I offcause needs to handle some other stuff also, like what if the request do not come from dropbox.
I did this for my site using WIF 3.5 (not exactly the same) but it did use ACS+forms auth+OAuth all together, basically it uses form auth (which you can control completely) or use ACS/OAuth and link the accounts together or just use ACS/OAuth by itself.
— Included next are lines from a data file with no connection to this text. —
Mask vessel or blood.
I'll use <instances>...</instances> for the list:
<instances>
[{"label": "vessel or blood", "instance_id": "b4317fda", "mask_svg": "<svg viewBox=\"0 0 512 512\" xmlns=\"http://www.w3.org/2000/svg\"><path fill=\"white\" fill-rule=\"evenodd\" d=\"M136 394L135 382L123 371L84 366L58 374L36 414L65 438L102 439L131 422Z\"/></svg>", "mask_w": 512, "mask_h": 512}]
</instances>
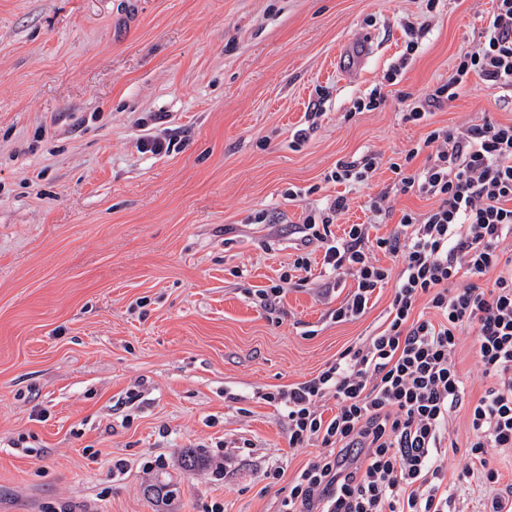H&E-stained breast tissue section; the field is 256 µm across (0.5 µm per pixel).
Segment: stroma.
Wrapping results in <instances>:
<instances>
[{
  "instance_id": "stroma-1",
  "label": "stroma",
  "mask_w": 512,
  "mask_h": 512,
  "mask_svg": "<svg viewBox=\"0 0 512 512\" xmlns=\"http://www.w3.org/2000/svg\"><path fill=\"white\" fill-rule=\"evenodd\" d=\"M425 4L0 0V512H279L319 449L289 447L264 393L378 332L393 296L335 321L355 282L324 289L296 224L342 191L332 233L370 223L387 159L429 128L512 120L475 77L403 121L399 98L447 79L493 7ZM407 16L428 28L388 82ZM360 30L375 51L338 76ZM377 85L385 104L356 111ZM152 137L170 151L142 150ZM368 151L384 159L369 181H328ZM301 255L306 282L260 307Z\"/></svg>"
}]
</instances>
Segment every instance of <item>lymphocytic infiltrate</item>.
Segmentation results:
<instances>
[{"instance_id": "lymphocytic-infiltrate-1", "label": "lymphocytic infiltrate", "mask_w": 512, "mask_h": 512, "mask_svg": "<svg viewBox=\"0 0 512 512\" xmlns=\"http://www.w3.org/2000/svg\"><path fill=\"white\" fill-rule=\"evenodd\" d=\"M494 2L448 78L400 98L404 121H428L475 75L512 93V0ZM422 154L426 165L415 167ZM389 168L396 192L432 198L434 207L403 213L385 236L353 224L336 237L330 227L349 207L342 195L299 226L329 272L355 280L337 321L363 316L385 285L394 293L379 332L317 376L265 393L284 410L289 446L320 449L290 480L282 512H455L457 492L476 475L484 512H512V484L502 485L494 464L512 451V122L431 129ZM376 250L393 266L373 260ZM466 337L483 386L476 399L456 362ZM330 398L336 412L327 419ZM460 413L465 463L452 477L444 455Z\"/></svg>"}]
</instances>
You will have to handle logging off differently though.
http://garvincasimir.wordpress.com/2012/04/05/tutorial-mvc-application-using-azure-acs-and-forms-authentication-part-1/
DropBox uses OAuth, so I would go that route and then if you want to "link the accounts" create a user/password for forms auth linked to the DropBox Oauth account. The user doesn't necessarily have to know what auth conventions are being used. ASP.NET MVC 4 has the OAuth/forms auth built in the default project.